(Stored data)
- Opening Delimiter -
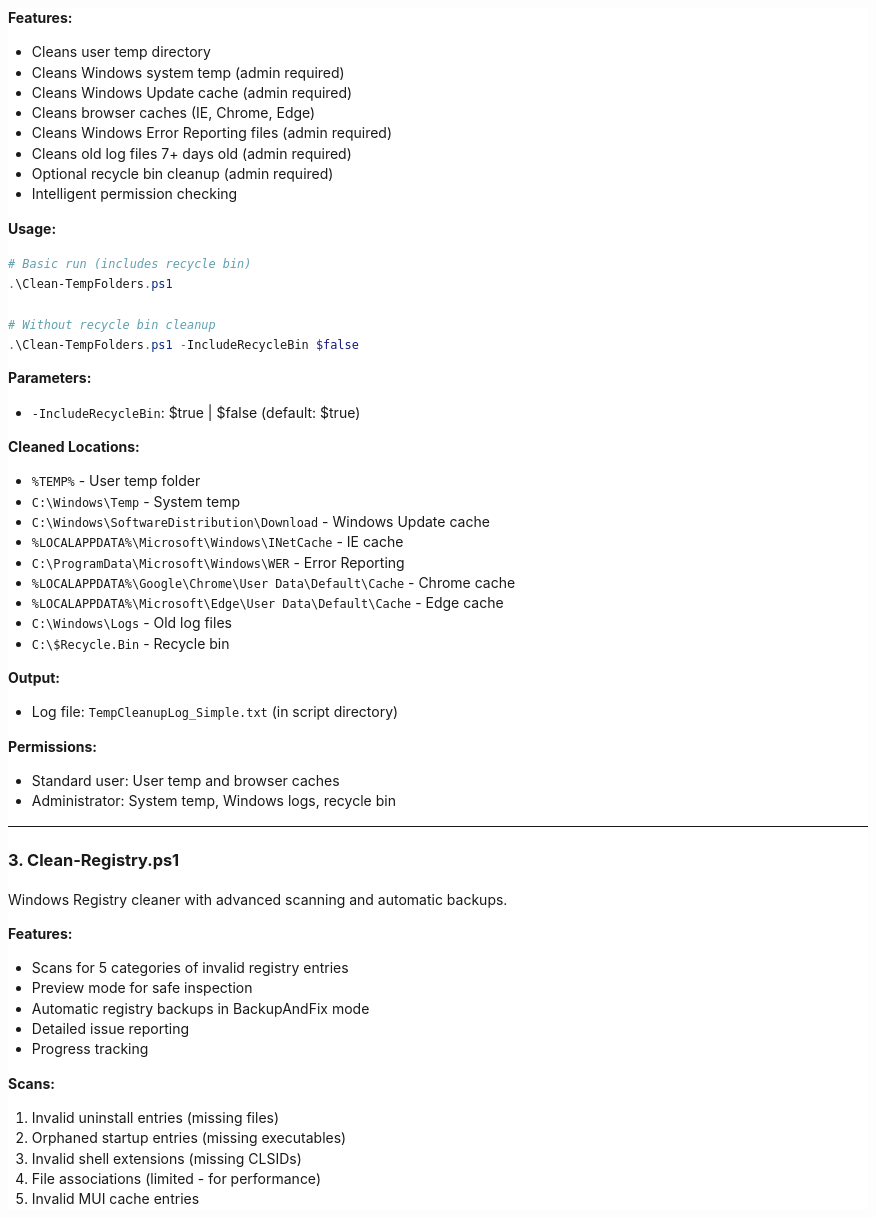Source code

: **Features:**
- Cleans user temp directory
- Cleans Windows system temp (admin required)
- Cleans Windows Update cache (admin required)
- Cleans browser caches (IE, Chrome, Edge)
- Cleans Windows Error Reporting files (admin required)
- Cleans old log files 7+ days old (admin required)
- Optional recycle bin cleanup (admin required)
- Intelligent permission checking

**Usage:**
```powershell
# Basic run (includes recycle bin)
.\Clean-TempFolders.ps1

# Without recycle bin cleanup
.\Clean-TempFolders.ps1 -IncludeRecycleBin $false
```

**Parameters:**
- `-IncludeRecycleBin`: $true | $false (default: $true)

**Cleaned Locations:**
- `%TEMP%` - User temp folder
- `C:\Windows\Temp` - System temp
- `C:\Windows\SoftwareDistribution\Download` - Windows Update cache
- `%LOCALAPPDATA%\Microsoft\Windows\INetCache` - IE cache
- `C:\ProgramData\Microsoft\Windows\WER` - Error Reporting
- `%LOCALAPPDATA%\Google\Chrome\User Data\Default\Cache` - Chrome cache
- `%LOCALAPPDATA%\Microsoft\Edge\User Data\Default\Cache` - Edge cache
- `C:\Windows\Logs` - Old log files
- `C:\$Recycle.Bin` - Recycle bin

**Output:**
- Log file: `TempCleanupLog_Simple.txt` (in script directory)

**Permissions:**
- Standard user: User temp and browser caches
- Administrator: System temp, Windows logs, recycle bin

---

### 3. Clean-Registry.ps1
Windows Registry cleaner with advanced scanning and automatic backups.

**Features:**
- Scans for 5 categories of invalid registry entries
- Preview mode for safe inspection
- Automatic registry backups in BackupAndFix mode
- Detailed issue reporting
- Progress tracking

**Scans:**
1. Invalid uninstall entries (missing files)
2. Orphaned startup entries (missing executables)
3. Invalid shell extensions (missing CLSIDs)
4. File associations (limited - for performance)
5. Invalid MUI cache entries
- Closing Delimiter -
Problem description = Only the lines from the start of the records to the one containing "- Cleans Windows Error" should be repeated, exactly and with both ends kept; drop any pictures.

Exercise output =
Source code

: **Features:**
- Cleans user temp directory
- Cleans Windows system temp (admin required)
- Cleans Windows Update cache (admin required)
- Cleans browser caches (IE, Chrome, Edge)
- Cleans Windows Error Reporting files (admin required)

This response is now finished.